### [Exercise]
Copy every entry in the listing below exactly, but not the pictures.

### [Data listing]
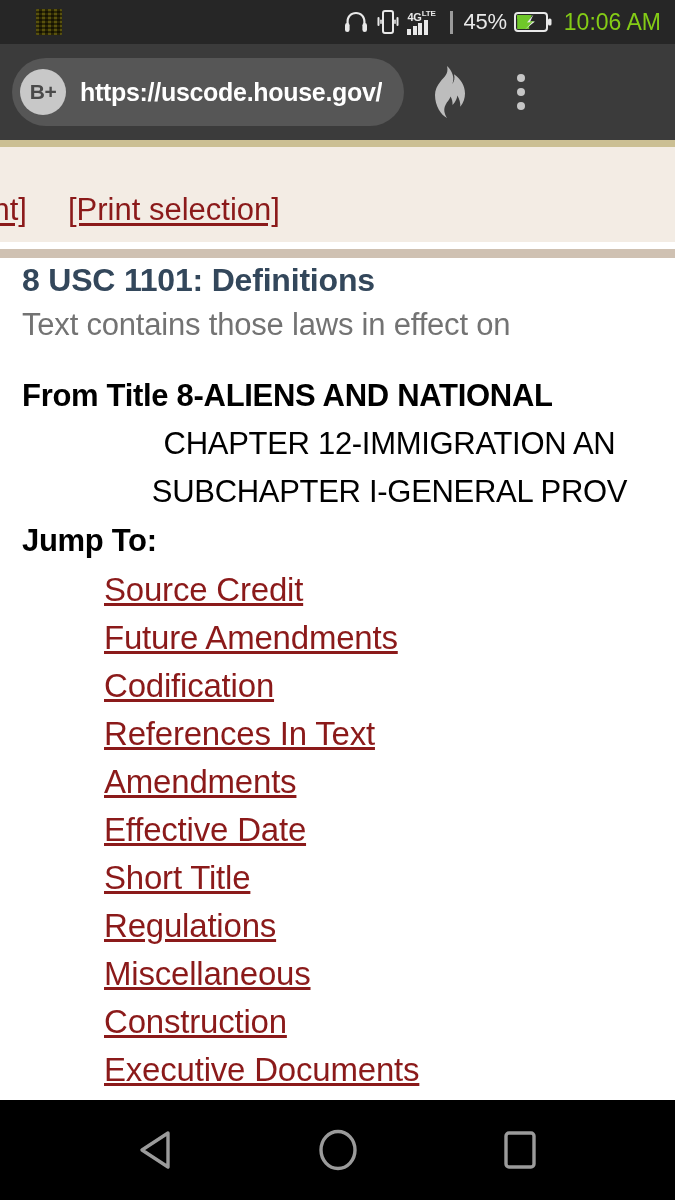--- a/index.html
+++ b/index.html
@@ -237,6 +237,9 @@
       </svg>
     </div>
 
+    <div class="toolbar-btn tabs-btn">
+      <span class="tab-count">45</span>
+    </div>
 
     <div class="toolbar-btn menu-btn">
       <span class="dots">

### [Solution for this problem]
--- a/index.html
+++ b/index.html
@@ -237,6 +237,9 @@
       </svg>
     </div>
 
+    <div class="toolbar-btn tabs-btn">
+      <span class="tab-count">45</span>
+    </div>
 
     <div class="toolbar-btn menu-btn">
       <span class="dots">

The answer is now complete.